When the Goddess comes home

When the Goddess comes home


Durga Puja arrives every year as sure as the autumn itself. And yet, each time, it feels new. Never the same. Maybe it’s the shiuli flowers, scattered across the dew-wet grass like tiny stars. Their smell hits me. And suddenly I’m back in some half-forgotten corner of childhood. Or maybe it’s just that first sound of the conch shell in the morning. It announces the Goddess’s arrival, reminding us that the divine can live in our homes, our courtyards, our very breath. Divine ma steps into our homes.

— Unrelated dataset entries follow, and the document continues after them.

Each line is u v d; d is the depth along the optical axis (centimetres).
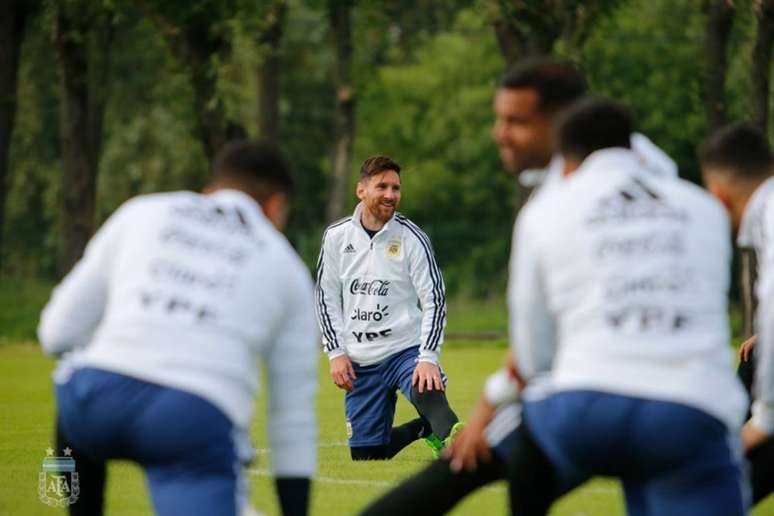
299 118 17662
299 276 1808
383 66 17888
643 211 1653
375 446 3481
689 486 1620
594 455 1630
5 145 9462
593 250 1630
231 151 1886
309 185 18200
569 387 1614
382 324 3422
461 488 1833
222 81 8981
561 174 1783
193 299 1716
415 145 18100
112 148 15350
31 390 6147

When I was growing up, I never really looked at a calendar to know the season. The signs were all around me… the beat of the dhak floating in from a distance, the pandal slowly rising in the neighbourhood with its bamboo skeleton and bits of coloured cloth, the pile of new clothes waiting on the bed days before Puja. These were my markers of time. Even today, when the sky turns that sharp autumn blue and white clouds float like gentle sholapith decorations, I feel the pull of Puja in my bones.

Durga, in her regal dress with ten arms raised, has always felt to me like more than just a picture of victory. She is Shakti… strength, resistance, resilience. But also a reminder that women can hold both softness and power together. Our old texts put her high on a pedestal, as divine. And yet, in daily life, so many women still live quietly with pain. Every Puja this thought returns to me: how do we bow before the Goddess and still deny respect to her own daughters?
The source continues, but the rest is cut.